--- Input Enclosed Below ---
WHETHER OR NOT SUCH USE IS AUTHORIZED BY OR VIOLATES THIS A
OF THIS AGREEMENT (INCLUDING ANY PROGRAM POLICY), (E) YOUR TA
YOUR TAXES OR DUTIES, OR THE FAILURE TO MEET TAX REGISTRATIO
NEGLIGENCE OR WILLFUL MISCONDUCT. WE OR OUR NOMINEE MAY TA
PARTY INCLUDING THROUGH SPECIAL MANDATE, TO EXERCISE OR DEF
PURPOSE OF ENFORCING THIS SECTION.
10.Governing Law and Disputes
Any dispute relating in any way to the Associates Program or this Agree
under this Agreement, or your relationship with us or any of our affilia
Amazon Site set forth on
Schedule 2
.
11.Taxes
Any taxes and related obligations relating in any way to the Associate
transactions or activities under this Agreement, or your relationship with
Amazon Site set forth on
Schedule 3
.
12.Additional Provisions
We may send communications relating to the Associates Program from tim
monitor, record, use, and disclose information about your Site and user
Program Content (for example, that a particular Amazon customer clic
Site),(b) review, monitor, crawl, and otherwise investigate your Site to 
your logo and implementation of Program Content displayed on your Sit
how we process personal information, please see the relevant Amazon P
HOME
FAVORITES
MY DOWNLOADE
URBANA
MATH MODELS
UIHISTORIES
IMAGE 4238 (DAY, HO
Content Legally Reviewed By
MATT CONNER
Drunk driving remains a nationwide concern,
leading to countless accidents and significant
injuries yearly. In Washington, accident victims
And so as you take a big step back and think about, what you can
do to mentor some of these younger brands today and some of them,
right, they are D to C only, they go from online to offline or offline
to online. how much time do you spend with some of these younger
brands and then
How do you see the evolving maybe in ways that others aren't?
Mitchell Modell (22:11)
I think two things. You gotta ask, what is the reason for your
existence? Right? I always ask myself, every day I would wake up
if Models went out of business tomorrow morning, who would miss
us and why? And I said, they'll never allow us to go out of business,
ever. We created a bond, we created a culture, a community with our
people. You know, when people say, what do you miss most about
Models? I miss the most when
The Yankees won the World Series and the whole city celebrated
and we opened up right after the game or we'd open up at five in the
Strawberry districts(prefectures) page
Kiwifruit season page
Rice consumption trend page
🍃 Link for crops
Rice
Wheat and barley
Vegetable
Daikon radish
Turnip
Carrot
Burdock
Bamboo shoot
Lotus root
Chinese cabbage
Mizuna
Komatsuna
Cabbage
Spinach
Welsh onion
--- End of Enclosed Input ---
**Instructions for the task:** Reproduce the material verbatim, line by line.

**Answer to this task:**
WHETHER OR NOT SUCH USE IS AUTHORIZED BY OR VIOLATES THIS A
OF THIS AGREEMENT (INCLUDING ANY PROGRAM POLICY), (E) YOUR TA
YOUR TAXES OR DUTIES, OR THE FAILURE TO MEET TAX REGISTRATIO
NEGLIGENCE OR WILLFUL MISCONDUCT. WE OR OUR NOMINEE MAY TA
PARTY INCLUDING THROUGH SPECIAL MANDATE, TO EXERCISE OR DEF
PURPOSE OF ENFORCING THIS SECTION.
10.Governing Law and Disputes
Any dispute relating in any way to the Associates Program or this Agree
under this Agreement, or your relationship with us or any of our affilia
Amazon Site set forth on
Schedule 2
.
11.Taxes
Any taxes and related obligations relating in any way to the Associate
transactions or activities under this Agreement, or your relationship with
Amazon Site set forth on
Schedule 3
.
12.Additional Provisions
We may send communications relating to the Associates Program from tim
monitor, record, use, and disclose information about your Site and user
Program Content (for example, that a particular Amazon customer clic
Site),(b) review, monitor, crawl, and otherwise investigate your Site to 
your logo and implementation of Program Content displayed on your Sit
how we process personal information, please see the relevant Amazon P
HOME
FAVORITES
MY DOWNLOADE
URBANA
MATH MODELS
UIHISTORIES
IMAGE 4238 (DAY, HO
Content Legally Reviewed By
MATT CONNER
Drunk driving remains a nationwide concern,
leading to countless accidents and significant
injuries yearly. In Washington, accident victims
And so as you take a big step back and think about, what you can
do to mentor some of these younger brands today and some of them,
right, they are D to C only, they go from online to offline or offline
to online. how much time do you spend with some of these younger
brands and then
How do you see the evolving maybe in ways that others aren't?
Mitchell Modell (22:11)
I think two things. You gotta ask, what is the reason for your
existence? Right? I always ask myself, every day I would wake up
if Models went out of business tomorrow morning, who would miss
us and why? And I said, they'll never allow us to go out of business,
ever. We created a bond, we created a culture, a community with our
people. You know, when people say, what do you miss most about
Models? I miss the most when
The Yankees won the World Series and the whole city celebrated
and we opened up right after the game or we'd open up at five in the
Strawberry districts(prefectures) page
Kiwifruit season page
Rice consumption trend page
🍃 Link for crops
Rice
Wheat and barley
Vegetable
Daikon radish
Turnip
Carrot
Burdock
Bamboo shoot
Lotus root
Chinese cabbage
Mizuna
Komatsuna
Cabbage
Spinach
Welsh onion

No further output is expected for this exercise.